DPEF (Durable and Plain Experiment Format)¶
Introduction¶
When we started the development of Optsicom Optimization Suite, we designed it like a personal tool to facilitate the develop of optimization algorithms. In fact, Optsicom Suite born with the name JMH (Java Metaheuristics) and was developed during Micael Gallego's phD presented in December of 2008. But now things are changed. Several researchers develop and improve Optsicom Suite and more people use it to develop optimization algoritms.
During this time, we have detected an important issue with the format that we use to save the experiment results. This information need to be inspected by different researchers with different programming skills, operating systems, programming languages, etc. In some cases, researchers belongs to different organizations and the communication is not easy and direct. Since beginning and until end of 2010, Optsicom Framework stored experiment results in files with serialized Java objects format (SJOF). Obviously, this format is not well suited for public consumption. Moreover, it is not easy to manage several experiments. To use information in this format, it is neccesary to load the whole experiment to perform analysis.

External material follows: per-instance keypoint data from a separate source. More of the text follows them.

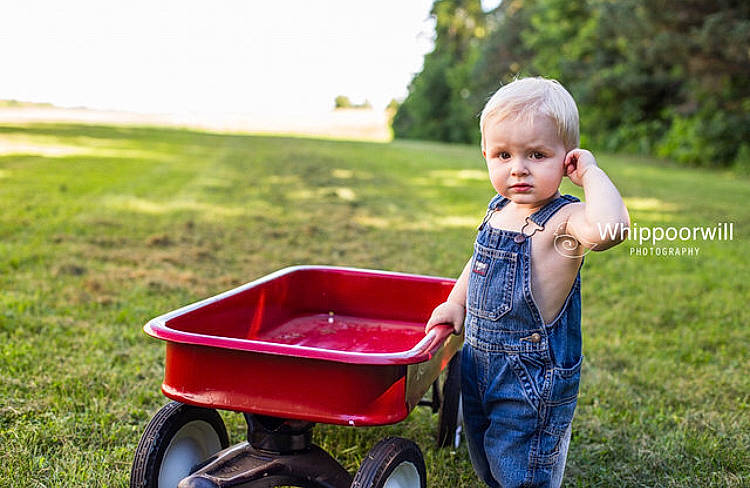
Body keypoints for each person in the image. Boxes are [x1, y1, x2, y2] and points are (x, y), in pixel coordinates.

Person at [425, 77, 629, 487]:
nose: (518, 167)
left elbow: (612, 228)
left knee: (522, 464)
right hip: (479, 362)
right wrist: (455, 302)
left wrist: (590, 172)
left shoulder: (564, 221)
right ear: (486, 155)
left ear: (565, 159)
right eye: (503, 155)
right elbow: (480, 258)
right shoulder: (499, 207)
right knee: (486, 451)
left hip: (531, 377)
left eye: (536, 154)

Due to the problems with serialized java objects format, we have decided to store the experiment results in a database. This format is more suitable for manage several experiments, it is possible to query the information in powerful ways and can be used (saved and retrieved) remotely. We have experimented several issues with the database format. We have a very naive database structure and it is very inefficient. We also detected several important bugs that can offer incorrect results when performing analysis. In order to correct this issues in the database, we need to change the database schema. The problem is that we have data in the database and schema evolution with data is very difficult. Also, we have the same problem with database that we have with serialized java objects format, database format is not well suited to share information between reserchers.
Another important issue that we need to tackle is the durability of the format. We can not change the format of the experiment results every year. We need a format easy to share between researchers and easy to process with other programming language, not in Java. The most suited formats for durability and sharing are text based ones. If a researcher can open a file and understand its content, it is a durable format and it is easy to share.
For this, we have decided to create DPEF, the Durable and Plain Experiment Format. In the next sections, the format will be describe. This format will be used as a canonical format to store all experiment results. This format can be used also to perform schema evolution in database, because we can always save and restore information in this format.